Melanie Susan Barrett Melanie Susan Barrett, Ph.D., S.T.D. is Chairperson and Professor of the Department of Moral Theology at the University of Saint Mary of the Lake/Mundelein Seminary. Doctor Barrett is the author of “Continuity, Pope Francis, and Amoris Laetitia,” in Vatican Insider; “Doctrine and
Praxis in Pope Francis’s Approach to Evangelization,” in Pope Francis and the Event of Encounter; and “Co-Creating With the Creator: A Virtue-Based Approach,” in Science, Faith, & Human Fertility: The Third Conference on Ethical Fertility Health Management. She also authored the book, Love’s Beauty at the Heart of the Christian Moral Life: The Ethics of Catholic Theologian Hans Urs von Balthasar. Currently, she is completing a second book on suffering and the moral life in the work of Thomas Aquinas. Doctor Barrett is a member of the editorial board of Chicago Studies. She holds professional memberships in the Society of Christian Ethics, the Academy of Catholic Theology, and the American Academy of Religion. She holds a Ph.D. in Religious Ethics from the University of Chicago, and an S.T.D. in Moral Theology from the University of Fribourg.
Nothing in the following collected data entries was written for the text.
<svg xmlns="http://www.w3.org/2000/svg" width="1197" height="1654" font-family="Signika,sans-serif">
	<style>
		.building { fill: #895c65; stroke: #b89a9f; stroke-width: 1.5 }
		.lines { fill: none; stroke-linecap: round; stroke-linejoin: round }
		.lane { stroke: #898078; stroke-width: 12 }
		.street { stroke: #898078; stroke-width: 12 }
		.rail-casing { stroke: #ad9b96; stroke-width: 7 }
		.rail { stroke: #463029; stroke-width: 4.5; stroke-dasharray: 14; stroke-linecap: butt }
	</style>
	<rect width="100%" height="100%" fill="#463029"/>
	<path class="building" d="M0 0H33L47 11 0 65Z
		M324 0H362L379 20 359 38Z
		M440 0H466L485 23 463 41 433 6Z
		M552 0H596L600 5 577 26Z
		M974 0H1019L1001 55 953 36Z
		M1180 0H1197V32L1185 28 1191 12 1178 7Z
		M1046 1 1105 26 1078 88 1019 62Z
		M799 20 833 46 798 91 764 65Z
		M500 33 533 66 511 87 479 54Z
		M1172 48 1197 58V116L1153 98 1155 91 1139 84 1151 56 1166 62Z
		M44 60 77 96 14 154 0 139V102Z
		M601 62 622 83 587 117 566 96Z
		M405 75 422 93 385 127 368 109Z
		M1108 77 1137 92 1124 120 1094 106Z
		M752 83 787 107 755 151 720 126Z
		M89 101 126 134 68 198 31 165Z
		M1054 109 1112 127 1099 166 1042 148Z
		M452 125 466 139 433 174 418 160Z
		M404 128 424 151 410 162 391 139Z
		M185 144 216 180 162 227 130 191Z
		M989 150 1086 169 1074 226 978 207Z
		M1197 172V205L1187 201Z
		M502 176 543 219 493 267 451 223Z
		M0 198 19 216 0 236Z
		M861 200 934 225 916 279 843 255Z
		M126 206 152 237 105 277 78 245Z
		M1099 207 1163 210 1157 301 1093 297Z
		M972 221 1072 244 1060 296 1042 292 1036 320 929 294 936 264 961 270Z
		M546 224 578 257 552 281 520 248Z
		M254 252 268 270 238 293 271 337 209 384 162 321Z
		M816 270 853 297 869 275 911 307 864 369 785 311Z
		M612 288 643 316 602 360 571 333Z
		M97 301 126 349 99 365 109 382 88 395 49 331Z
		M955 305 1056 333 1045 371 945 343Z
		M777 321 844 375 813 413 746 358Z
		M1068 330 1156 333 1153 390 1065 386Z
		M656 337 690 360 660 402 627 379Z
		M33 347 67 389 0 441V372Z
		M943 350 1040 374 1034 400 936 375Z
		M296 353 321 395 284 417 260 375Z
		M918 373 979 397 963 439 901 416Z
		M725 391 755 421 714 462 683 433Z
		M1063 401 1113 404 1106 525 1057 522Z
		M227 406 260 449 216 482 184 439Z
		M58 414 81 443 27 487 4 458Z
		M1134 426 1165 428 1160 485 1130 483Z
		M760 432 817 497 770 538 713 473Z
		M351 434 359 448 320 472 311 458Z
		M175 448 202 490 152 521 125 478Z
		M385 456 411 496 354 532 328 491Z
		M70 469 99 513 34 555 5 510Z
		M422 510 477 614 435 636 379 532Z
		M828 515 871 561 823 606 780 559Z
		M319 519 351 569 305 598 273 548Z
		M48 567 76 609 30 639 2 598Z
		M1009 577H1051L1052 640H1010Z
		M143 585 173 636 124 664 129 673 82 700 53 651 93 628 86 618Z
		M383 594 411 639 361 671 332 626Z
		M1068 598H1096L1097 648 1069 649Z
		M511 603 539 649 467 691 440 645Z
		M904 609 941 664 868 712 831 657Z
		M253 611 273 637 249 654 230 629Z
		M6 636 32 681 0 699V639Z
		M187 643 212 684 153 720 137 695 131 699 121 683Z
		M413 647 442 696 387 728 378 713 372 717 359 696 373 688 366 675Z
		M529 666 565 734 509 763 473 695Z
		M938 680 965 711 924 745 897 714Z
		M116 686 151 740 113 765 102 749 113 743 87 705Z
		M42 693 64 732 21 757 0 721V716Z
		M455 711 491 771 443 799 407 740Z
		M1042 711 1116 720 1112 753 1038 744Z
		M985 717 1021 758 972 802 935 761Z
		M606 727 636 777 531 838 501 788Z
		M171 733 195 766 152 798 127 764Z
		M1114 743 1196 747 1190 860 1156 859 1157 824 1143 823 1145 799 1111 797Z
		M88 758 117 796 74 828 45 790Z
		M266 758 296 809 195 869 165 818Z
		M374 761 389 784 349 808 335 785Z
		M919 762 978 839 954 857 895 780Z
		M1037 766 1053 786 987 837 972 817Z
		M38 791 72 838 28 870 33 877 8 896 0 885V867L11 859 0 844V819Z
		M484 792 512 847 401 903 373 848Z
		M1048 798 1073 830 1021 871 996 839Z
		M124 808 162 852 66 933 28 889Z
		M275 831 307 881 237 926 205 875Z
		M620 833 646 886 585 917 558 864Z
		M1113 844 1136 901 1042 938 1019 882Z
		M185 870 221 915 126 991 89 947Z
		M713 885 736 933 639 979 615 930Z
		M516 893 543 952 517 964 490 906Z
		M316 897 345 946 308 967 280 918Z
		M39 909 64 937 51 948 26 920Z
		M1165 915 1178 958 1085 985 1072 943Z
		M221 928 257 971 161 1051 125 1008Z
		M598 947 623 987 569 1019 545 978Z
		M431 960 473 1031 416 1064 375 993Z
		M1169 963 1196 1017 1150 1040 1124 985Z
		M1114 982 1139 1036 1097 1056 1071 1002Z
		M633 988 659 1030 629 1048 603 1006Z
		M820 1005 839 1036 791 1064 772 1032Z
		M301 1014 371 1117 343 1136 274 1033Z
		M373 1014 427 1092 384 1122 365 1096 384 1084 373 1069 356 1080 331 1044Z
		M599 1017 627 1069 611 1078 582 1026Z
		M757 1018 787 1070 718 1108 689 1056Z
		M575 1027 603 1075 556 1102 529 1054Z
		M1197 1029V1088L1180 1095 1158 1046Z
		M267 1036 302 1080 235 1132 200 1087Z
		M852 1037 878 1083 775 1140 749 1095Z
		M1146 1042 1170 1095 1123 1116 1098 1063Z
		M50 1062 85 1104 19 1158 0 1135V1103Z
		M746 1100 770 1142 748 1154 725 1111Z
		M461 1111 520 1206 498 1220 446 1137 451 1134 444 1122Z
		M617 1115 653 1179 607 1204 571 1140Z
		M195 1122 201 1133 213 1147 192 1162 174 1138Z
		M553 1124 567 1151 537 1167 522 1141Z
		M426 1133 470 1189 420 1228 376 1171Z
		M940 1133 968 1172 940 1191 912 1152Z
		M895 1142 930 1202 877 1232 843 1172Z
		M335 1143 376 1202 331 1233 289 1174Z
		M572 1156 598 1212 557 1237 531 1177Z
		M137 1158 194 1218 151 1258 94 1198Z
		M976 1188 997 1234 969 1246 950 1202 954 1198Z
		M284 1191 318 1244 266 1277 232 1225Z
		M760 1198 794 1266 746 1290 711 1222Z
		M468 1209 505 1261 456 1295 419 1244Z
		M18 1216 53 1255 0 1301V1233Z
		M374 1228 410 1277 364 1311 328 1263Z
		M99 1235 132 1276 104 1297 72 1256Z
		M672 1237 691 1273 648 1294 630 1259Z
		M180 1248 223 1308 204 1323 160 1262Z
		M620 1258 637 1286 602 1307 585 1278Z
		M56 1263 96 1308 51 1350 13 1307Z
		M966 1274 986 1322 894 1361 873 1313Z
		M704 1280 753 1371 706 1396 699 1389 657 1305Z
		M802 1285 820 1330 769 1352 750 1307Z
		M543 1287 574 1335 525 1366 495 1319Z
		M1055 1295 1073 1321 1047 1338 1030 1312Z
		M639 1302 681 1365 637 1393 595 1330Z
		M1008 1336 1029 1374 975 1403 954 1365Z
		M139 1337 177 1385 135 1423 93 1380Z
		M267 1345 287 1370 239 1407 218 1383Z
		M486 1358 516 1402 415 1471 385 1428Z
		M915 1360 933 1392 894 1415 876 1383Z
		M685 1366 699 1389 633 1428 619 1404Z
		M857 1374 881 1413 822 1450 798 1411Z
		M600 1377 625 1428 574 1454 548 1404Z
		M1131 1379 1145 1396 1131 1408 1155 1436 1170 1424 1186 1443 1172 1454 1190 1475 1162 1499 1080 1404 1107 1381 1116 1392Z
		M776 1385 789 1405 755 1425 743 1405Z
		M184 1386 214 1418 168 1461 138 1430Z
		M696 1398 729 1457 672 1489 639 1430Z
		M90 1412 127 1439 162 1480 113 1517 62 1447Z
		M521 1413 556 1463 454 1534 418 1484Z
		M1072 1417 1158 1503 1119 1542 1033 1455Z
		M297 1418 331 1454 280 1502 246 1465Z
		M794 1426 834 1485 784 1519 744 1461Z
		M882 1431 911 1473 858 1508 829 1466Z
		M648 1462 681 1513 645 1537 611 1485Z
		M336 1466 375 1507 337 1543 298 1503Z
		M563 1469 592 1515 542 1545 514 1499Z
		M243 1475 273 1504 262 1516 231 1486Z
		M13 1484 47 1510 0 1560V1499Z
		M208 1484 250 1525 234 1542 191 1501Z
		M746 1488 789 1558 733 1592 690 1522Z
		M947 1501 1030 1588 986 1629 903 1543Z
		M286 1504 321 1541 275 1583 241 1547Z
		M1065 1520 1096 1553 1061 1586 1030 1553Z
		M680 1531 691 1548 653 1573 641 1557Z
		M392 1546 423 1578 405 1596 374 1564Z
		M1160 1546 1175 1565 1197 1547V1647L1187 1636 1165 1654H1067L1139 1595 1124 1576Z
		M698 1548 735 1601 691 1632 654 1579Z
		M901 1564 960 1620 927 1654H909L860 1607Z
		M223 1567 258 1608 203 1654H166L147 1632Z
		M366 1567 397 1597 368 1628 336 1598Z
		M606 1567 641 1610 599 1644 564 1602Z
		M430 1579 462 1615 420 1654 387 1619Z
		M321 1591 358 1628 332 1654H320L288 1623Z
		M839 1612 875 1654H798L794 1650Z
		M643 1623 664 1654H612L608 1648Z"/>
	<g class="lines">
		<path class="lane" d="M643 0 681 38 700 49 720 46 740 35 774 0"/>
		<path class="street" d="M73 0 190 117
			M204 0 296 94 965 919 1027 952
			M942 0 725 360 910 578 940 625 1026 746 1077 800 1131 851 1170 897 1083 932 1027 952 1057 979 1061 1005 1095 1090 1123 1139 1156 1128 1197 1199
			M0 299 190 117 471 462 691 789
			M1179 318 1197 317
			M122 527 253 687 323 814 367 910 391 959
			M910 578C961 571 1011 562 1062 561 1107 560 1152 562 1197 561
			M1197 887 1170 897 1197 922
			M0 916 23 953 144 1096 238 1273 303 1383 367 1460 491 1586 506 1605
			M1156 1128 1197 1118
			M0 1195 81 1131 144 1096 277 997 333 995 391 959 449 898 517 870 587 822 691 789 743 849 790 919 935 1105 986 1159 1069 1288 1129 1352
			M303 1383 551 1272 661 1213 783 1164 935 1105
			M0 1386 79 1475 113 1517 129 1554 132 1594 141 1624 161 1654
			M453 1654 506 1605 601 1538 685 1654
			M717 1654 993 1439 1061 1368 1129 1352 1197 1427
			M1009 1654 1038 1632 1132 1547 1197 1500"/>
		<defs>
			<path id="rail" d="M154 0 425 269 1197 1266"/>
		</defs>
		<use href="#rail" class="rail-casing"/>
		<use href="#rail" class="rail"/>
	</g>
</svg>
Maria Pascuzzi, C.S.J. Maria Pascuzzi, C.S.J., S.S.L., S.T.D. is Associate Dean for Undergraduate Studies at Seton Hall University. Before her July 1, 2017 appointment as Associate Dean, Dr. Pascuzzi was dean of the School of Theology and Ministry at St. Thomas University (Miami, FL), and an Associate Professor of Biblical Studies at the University of San Diego. She also taught Biblical exegesis and Biblical languages at St. Joseph’s Seminary (Dunwoodie, NY), and Immaculate Conception Seminary and Graduate School of Theology (Huntington, NY). As a scholar, Doctor Pascuzzi specializes in the New Testament Letters of Paul. She is the author of Paul: Windows on His Thought and His World. (Anselm Academic); 1 and 2 Corinthians. A Commentary (The Liturgical Press); and Ethics, Ecclesiology and Church Discipline: A Rhetorical Analysis of 1 Corinthians 5 (Gregorian University Press). Her latest work, a commentary on Paul’s Second Letter to the Corinthians for the third revised edition of the Jerome Biblical Commentary (Bloomsbury Press), is forthcoming. Dr. Pascuzzi is an active member of the Catholic Biblical Association, an associate editor of the Catholic Biblical Quarterly, and a member of the international advisory board of the Irish Theological Quarterly. Doctor Pascuzzi holds an S.S.L. from the Pontifical Biblical Institute, and an S.T.D. in Biblical Theology from the Pontifical Gregorian University.